Keep the images out while you retype all of the data exactly.

- **AVAILABLE DATA**:
▶
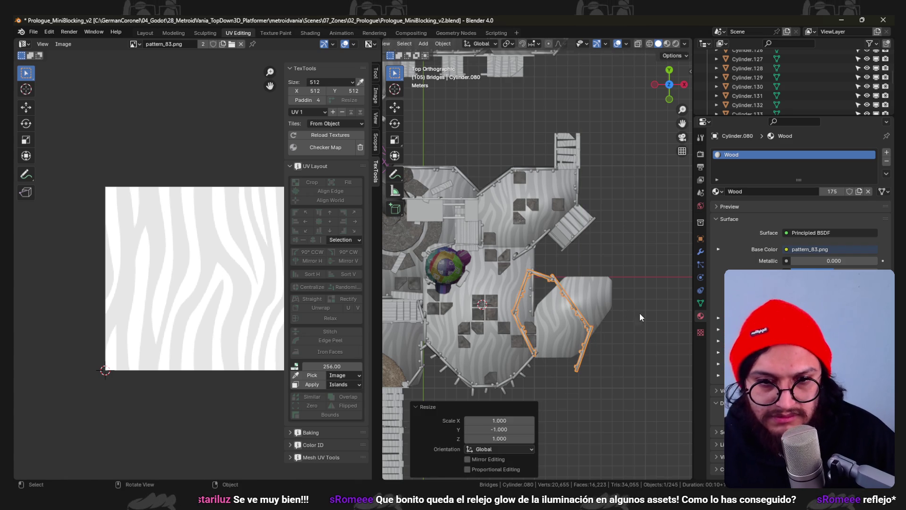
- Rotate the bridge 70°, shift it -2 m along Y, and edit it together with the tower wall
key(r)
click(590, 346)
key(g)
◀
- **TASK ANSWER**:
- Rotate the bridge 70°, shift it -2 m along Y, and edit it together with the tower wall
key(r)
click(590, 346)
key(g)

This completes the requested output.